Ok I'm doubting about command, what command for bulls and for Ironguts, I think banners will help(+1 CR is appreciated since they lack CR), musician for draws and rallying, I don't think I need champions, plz help are banners and musicians worth it.


----------



## Durzod (Nov 24, 2009)

If you've got the points, musicians are a good investment. They break ties and give +1 Ld for rallying.
Standards depend on the size of the unit. If it's a minimum size, probably not as the loss of a standard is +100 VP for the enemy and +1CR probably won't help .

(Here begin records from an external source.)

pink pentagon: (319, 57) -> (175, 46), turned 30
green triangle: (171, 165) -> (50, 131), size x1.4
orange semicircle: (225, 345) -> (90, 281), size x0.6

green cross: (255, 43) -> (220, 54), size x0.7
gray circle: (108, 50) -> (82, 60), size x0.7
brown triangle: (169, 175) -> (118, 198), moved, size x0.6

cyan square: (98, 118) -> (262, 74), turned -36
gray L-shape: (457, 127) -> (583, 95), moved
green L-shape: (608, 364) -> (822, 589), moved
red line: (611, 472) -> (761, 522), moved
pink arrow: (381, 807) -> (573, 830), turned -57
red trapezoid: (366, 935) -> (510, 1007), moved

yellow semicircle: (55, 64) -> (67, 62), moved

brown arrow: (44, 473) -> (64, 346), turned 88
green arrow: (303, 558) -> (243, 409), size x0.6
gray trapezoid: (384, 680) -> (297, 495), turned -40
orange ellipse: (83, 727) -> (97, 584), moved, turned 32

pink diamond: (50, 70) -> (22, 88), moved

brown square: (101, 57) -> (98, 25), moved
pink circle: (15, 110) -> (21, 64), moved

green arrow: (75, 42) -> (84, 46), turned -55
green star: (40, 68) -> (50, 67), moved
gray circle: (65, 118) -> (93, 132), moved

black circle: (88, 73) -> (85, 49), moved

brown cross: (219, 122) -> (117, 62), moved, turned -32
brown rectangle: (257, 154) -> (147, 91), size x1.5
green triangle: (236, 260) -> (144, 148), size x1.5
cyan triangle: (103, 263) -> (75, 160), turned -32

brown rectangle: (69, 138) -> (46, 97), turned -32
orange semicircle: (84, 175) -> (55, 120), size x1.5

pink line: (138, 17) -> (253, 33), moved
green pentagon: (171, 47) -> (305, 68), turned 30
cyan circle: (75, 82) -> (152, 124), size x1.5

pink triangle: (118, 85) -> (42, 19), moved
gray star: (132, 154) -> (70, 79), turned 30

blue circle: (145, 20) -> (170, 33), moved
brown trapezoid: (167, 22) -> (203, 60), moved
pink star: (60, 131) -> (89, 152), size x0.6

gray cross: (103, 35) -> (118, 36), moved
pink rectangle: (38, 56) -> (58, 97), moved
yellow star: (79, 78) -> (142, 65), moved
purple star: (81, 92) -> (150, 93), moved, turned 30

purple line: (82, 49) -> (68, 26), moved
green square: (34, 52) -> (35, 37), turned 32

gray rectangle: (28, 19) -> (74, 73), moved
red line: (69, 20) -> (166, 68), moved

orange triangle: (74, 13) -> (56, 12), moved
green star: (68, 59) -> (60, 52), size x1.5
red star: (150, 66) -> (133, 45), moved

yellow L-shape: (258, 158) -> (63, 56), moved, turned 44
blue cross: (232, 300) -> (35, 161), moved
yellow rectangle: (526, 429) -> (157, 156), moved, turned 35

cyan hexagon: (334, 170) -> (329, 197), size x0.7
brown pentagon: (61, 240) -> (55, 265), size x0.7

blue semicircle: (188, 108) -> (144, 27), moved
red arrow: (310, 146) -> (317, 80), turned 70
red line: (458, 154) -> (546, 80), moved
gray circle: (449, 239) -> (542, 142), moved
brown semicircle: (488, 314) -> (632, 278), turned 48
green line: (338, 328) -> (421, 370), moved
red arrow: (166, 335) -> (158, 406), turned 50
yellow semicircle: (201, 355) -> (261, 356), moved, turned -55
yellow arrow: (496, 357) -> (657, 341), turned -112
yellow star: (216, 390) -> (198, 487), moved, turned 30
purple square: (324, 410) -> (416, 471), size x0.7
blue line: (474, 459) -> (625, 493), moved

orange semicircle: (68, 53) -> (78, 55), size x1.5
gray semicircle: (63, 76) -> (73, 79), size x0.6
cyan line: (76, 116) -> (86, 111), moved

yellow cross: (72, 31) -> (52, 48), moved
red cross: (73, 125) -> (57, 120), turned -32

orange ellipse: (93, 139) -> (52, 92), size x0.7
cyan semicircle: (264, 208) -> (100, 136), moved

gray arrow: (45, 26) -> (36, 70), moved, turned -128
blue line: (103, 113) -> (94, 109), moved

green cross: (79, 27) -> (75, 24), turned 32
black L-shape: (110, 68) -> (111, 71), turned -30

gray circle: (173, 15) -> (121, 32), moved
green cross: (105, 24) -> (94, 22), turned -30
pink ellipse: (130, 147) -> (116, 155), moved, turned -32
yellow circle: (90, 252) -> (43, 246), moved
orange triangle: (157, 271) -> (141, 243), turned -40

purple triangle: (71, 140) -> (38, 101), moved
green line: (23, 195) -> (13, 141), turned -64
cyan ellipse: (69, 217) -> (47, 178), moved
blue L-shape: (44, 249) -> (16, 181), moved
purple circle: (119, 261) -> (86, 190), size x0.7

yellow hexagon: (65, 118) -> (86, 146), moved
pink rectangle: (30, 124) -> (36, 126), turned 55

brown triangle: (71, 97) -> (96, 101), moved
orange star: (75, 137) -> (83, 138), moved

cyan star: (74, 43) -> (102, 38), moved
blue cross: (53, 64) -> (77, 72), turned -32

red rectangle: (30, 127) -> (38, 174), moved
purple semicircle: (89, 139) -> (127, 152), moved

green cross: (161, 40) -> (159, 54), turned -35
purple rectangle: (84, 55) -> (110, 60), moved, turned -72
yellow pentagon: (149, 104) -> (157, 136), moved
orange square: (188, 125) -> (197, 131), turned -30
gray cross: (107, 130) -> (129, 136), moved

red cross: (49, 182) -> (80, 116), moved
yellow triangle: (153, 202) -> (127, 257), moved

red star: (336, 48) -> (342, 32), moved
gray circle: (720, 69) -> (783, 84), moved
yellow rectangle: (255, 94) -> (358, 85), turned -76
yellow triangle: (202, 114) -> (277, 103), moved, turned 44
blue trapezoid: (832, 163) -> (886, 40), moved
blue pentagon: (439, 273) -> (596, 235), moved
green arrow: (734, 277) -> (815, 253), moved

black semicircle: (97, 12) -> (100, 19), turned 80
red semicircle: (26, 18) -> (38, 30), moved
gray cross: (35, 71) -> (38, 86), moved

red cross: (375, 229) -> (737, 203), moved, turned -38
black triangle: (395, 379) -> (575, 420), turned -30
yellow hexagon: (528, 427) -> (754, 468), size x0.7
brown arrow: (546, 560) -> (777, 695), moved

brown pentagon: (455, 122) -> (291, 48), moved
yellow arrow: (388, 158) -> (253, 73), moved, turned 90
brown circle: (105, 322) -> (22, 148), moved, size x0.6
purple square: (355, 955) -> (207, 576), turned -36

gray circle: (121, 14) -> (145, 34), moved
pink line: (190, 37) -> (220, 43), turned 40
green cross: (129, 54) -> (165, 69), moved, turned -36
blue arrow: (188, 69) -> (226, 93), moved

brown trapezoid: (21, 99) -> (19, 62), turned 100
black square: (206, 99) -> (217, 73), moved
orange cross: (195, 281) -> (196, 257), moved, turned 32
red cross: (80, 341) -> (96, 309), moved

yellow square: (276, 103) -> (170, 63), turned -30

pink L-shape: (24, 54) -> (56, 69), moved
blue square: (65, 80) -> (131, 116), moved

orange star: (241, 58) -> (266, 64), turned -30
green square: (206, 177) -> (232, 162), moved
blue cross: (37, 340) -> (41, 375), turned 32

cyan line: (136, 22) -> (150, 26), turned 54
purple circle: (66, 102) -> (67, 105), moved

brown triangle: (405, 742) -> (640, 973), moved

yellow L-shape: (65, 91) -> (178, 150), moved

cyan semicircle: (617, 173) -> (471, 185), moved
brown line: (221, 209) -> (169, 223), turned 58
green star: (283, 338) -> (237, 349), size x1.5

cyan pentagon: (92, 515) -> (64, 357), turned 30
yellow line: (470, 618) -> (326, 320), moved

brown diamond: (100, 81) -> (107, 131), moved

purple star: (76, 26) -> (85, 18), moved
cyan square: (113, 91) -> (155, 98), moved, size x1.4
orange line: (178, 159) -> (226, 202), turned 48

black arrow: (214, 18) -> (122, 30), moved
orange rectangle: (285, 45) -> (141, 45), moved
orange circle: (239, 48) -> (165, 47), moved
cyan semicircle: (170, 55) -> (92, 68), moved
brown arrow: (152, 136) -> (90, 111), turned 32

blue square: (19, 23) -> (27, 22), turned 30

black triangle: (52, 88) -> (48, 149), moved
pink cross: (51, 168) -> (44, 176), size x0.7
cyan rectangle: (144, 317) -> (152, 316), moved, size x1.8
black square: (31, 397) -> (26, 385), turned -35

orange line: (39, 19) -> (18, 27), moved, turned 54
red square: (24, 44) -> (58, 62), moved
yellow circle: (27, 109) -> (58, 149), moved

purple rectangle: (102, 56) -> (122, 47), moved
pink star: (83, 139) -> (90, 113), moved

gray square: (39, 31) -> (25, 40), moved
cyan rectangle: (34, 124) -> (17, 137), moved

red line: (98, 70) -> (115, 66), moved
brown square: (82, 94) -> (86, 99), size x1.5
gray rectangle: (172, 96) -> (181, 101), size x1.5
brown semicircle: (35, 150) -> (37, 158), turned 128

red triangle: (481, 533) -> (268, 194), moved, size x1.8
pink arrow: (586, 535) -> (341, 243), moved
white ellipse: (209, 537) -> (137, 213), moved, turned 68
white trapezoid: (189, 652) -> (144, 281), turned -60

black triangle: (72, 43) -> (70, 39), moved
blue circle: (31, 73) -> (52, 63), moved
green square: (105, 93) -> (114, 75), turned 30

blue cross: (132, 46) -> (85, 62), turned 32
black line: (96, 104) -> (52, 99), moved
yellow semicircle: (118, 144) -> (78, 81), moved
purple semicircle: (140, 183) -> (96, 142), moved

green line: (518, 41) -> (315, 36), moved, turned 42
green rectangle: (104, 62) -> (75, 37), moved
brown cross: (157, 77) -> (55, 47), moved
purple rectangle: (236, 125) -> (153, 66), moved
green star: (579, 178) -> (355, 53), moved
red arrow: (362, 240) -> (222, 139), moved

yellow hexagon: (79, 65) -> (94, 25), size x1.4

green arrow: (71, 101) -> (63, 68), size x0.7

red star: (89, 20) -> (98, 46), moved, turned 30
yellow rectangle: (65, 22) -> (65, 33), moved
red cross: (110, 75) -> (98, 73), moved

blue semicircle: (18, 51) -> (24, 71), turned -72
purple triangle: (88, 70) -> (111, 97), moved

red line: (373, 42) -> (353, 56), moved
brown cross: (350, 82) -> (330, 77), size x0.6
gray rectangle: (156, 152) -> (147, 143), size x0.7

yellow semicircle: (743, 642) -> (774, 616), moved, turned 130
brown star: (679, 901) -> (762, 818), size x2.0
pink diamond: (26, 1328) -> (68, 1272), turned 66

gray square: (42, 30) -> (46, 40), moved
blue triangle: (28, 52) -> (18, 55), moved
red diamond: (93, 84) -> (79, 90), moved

All this is 7th edition. I understand the rules for command models are gonna expand/change in 8th ed, so all this may be just so much hot air. Also I'm not an ogre expert, I've just played against them a bit. But these guidelines apply to pretty much any army at the moment.


----------



## Creon (Mar 5, 2009)

Champions are generally only important when you're losing all your front rank to attacks. Ogres generally don't, so I'd say you should have a banner and a musician, but a champion is iffy. An extra attack is nice, but it's an expensive extra attack. It also allows you to be challenge-proof, as no characters are there. If you add characters to a unit, always have a champion to accept challenges.


----------



## Blueberrypop (Apr 27, 2010)

take the musician if you have the points banner is a NO GO and champion maybe depending if you have a spare 20 pts


----------



## neilbatte (Jan 2, 2008)

Champions are far too expensive for the extra attack the only exception to this is in leadbelcher units as you can alocate them wounds to keep the unit going at full strength.
Battle standards in small units are just free victory point to your opponent, The only battle standard I take is in 1 unit of ironguts so that I can equip the runemaw to protect my lord.
Musicians are best used if you have the points as they can help rally but I will always try and get as many bulls/ ironguts on the table as possible rather than any extra unit buffs or equiptment.
Obviously this could all change next month with the new rules but for 7th these are the basics.


----------